* _ЗАДАНИЯ_:
#1 Найдите в листинге все строки со словом «Category» с учётом регистра и перепишите их.
#2 Допишите продолжение отрывка о потере экипажа Смолькова и назначении нового командира эскадрильи, начиная сразу после его последней фразы.

* _ОТРЫВОК_:
+++

27 августа руководимая Смольковым группа, обнаружив в районе Либавы вражеский конвой, атаковала его. И тут, в самый неподходящий момент, когда торпедоносцы и топ-мачтовики еще не успели собраться вместе, появились немецкие истребители. В скоротечном воздушном бою бесследно пропали три экипажа. Среди них оказался и Сергей…
…На самолет Смолькова сразу же бросился коршуном один из вражеских «охотников». Предупрежденный резким окриком стрелка, Сергей попытался спастись, уходя в сторону моря, но не успел. Несколько мгновений спустя «Бостон» нервно задрожал, в кабине послышался треск раздираемой осколками обшивки. Израненная машина резко утратила силы. Враг стремительно пронесся над ней. Вот-вот он, выполнив разворот, снова зайдет в хвост, и тогда…
Тем не менее Смолькову удалось выскочить из поля зрения наседавшего на него истребителя, но вернуться домой было не суждено – слишком уж тяжелые повреждения получила его машина. Вскоре она бесследно исчезла в морской пучине, предоставив экипажу самостоятельно бороться за жизнь в холодной балтийской воде.
И не миновать бы нашим товарищам ужасной смерти, если бы не шведское судно, случайно проходившее мимо. Советские авиаторы были спасены моряками и по прибытии в порт интернированы. Экипаж разделили и разбросали по разным лагерям, расположенным на территории Швеции. После войны на Родину вернулся лишь штурман Николай Афанасьев…
Эта трагическая история самым неожиданным образом повлияла на мою дальнейшую фронтовую биографию – тут же на КП Борзов буквально сбил меня с ног своим очередным приказом.
– Ты, наверное, уже знаешь, что случилось со Смольковым, – испытующе глядя мне в глаза, сказал он и, не дожидаясь ответа, продолжил: – Так что принимай эскадрилью!
– Не могу, товарищ командир! – скорее рефлекторно, чем осмысленно выпалил я. – Не готов еще…
– Я сказал, значит, будешь! – резко прервал меня Борзов. – Командиру дивизии я уже доложил, он согласился… – Затем, подойдя поближе, сказал немного тише: – Ставить больше некого…
– Так Пресняков же есть… – робко возразил я. Сашу совсем недавно перевели в нашу эскадрилью на должность заместителя ее командира, то есть Смолькова. Пресняков на фронте с первого же дня войны, имеет огромный боевой опыт и высокий авторитет среди товарищей. Совсем недавно, в конце июля 44-го, ему присвоили звание Героя Советского Союза, и практически ни у кого не вызывало сомнений, что именно он в случае необходимости должен занять место Сергея…
– Нет! – жестко возразил Борзов. – Будешь ты!

+++

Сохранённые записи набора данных
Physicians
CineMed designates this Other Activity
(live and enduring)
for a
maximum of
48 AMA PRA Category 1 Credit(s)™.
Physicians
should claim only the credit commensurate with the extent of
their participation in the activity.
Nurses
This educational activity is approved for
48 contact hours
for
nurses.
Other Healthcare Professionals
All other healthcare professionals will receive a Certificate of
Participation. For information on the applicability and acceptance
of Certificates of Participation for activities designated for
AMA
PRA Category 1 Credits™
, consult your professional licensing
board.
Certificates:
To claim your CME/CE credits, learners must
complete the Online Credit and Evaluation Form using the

+++

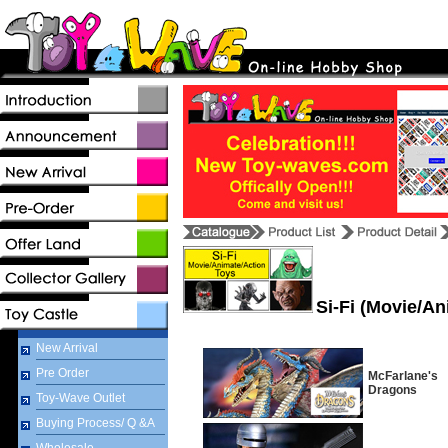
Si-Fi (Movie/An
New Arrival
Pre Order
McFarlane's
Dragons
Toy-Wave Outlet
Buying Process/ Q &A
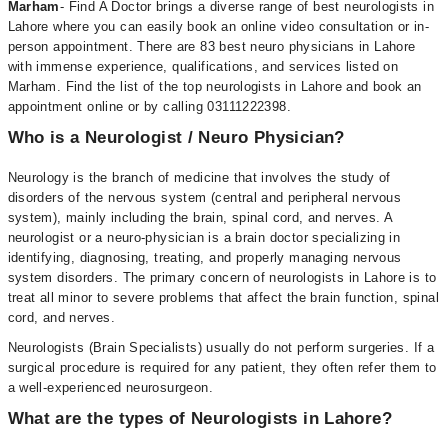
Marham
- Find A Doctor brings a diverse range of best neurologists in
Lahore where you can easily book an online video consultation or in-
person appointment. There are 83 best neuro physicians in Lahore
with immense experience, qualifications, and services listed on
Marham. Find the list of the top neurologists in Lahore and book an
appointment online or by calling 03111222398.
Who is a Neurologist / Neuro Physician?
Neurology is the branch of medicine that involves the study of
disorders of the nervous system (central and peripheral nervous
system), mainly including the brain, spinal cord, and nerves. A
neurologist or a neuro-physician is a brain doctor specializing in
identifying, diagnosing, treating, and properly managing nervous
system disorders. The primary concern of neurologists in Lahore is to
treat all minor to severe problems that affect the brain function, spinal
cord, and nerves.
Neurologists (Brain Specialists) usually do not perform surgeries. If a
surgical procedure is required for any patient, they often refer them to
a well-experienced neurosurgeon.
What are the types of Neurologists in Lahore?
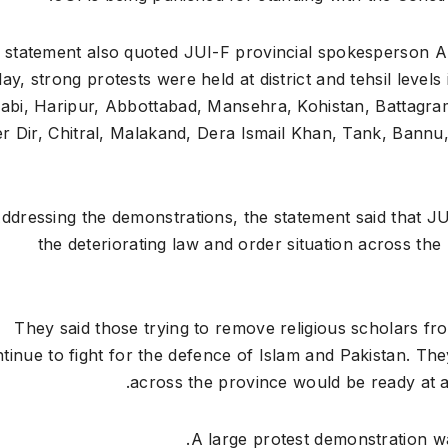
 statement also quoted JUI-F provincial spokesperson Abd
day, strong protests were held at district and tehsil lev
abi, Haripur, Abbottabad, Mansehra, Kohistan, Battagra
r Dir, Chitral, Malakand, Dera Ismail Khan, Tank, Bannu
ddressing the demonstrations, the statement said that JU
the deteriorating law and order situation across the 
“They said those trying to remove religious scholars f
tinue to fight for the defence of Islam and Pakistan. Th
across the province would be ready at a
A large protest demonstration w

+++

* _ОТВЕТЫ_:
#1
48 AMA PRA Category 1 Credit(s)™.
PRA Category 1 Credits™

#2
В тот же день я узнал от товарищей, что совсем недавно у Преснякова приключился серьезный личный конфликт с командиром полка. Видимо, не остыл еще Борзов, а тут как раз назначать кого-то на должность надо было… Вот он и выбрал меня…
А я, в отличие от Шаманова, способностью уклоняться от повышения по службе не обладал, так что пришлось принимать на себя руководство эскадрильей. Поначалу, честно признаюсь, трудно было даже мысленно свыкнуться с этим. Поневоле вспоминались другие командиры эскадрилий нашего полка – Победкин, Смольков, Чернышов, Васильев… Все они были и старше, и опытнее. Конечно, к тому времени мне удалось довольно неплохо освоиться со всеми видами боевой работы минно-торпедной авиации и добиться определенных успехов на этом поприще…
Но сомнения все равно не давали покоя. Ведь эскадрилья – довольно точный и тонкий механизм, в котором нет второстепенных деталей и мелочей. Тактическая и летная подготовка экипажей, поддержание самолетов в исправном состоянии, максимально быстрый возврат в строй поврежденных в боях машин, материально-техническое снабжение, питание и обмундирование личного состава, его моральное состояние – ответственность за все это, а также за многое другое целиком и полностью ложится на мои плечи. Смогу ли я справиться со всем этим хозяйством… Или нет… Хороший летчик необязательно станет хорошим командиром – эта истина была мне хорошо известна…
Известные опасения вызывала и работа с людьми. Здесь тоже с избытком хватало подводных камней. Как мне, толком не побывшему даже заместителем, выдержать баланс между сухой уставной дисциплиной и, будем называть вещи своими именами, авиационным панибратством… Здесь чрезмерное закручивание гаек не менее губительно для твоего авторитета, чем излишняя снисходительность. К счастью, у меня были хорошие учителя – Победкин и Смольков, и на первых порах, пока не выработалась собственная методика руководства людьми, я стремился подражать им.
В качестве командира 2-й эскадрильи принимаю доклад инженера Ф.З. Харада о готовности самолета к полету. Аэродром Паневежис. 19.09.1944
Как действовать в тех или иных конкретных ситуациях, представлялось мне лишь в довольно общих чертах. Ясно было лишь одно: командир должен быть примером для своих подчиненных во всем, начиная от внешнего вида и заканчивая исполнением служебных обязанностей. Иного способа заслужить уважение просто не существует – весь мой предыдущий армейский опыт подтверждал эту нехитрую истину. Значит, надо было, критически переосмыслив каждый свой шаг, сделать соответствующие выводы.
В отношении боевой работы для меня мало что изменилось. Здесь я продолжал делать то, что делал и раньше. А вот свой внешний вид пришлось немного пересмотреть. Не могу сказать, что я когда-либо отличался неряшеством – этого никак не потерпел бы ни Смольков, ни Победкин, да и самому себе противно было бы ходить неопрятным, – но все же порой позволял себе некоторые мелкие вольности в одежде – например, ходить в кителе с расстегнутым воротником. Теперь – все! Пуговицы застегнуты, штаны наглажены… Только так!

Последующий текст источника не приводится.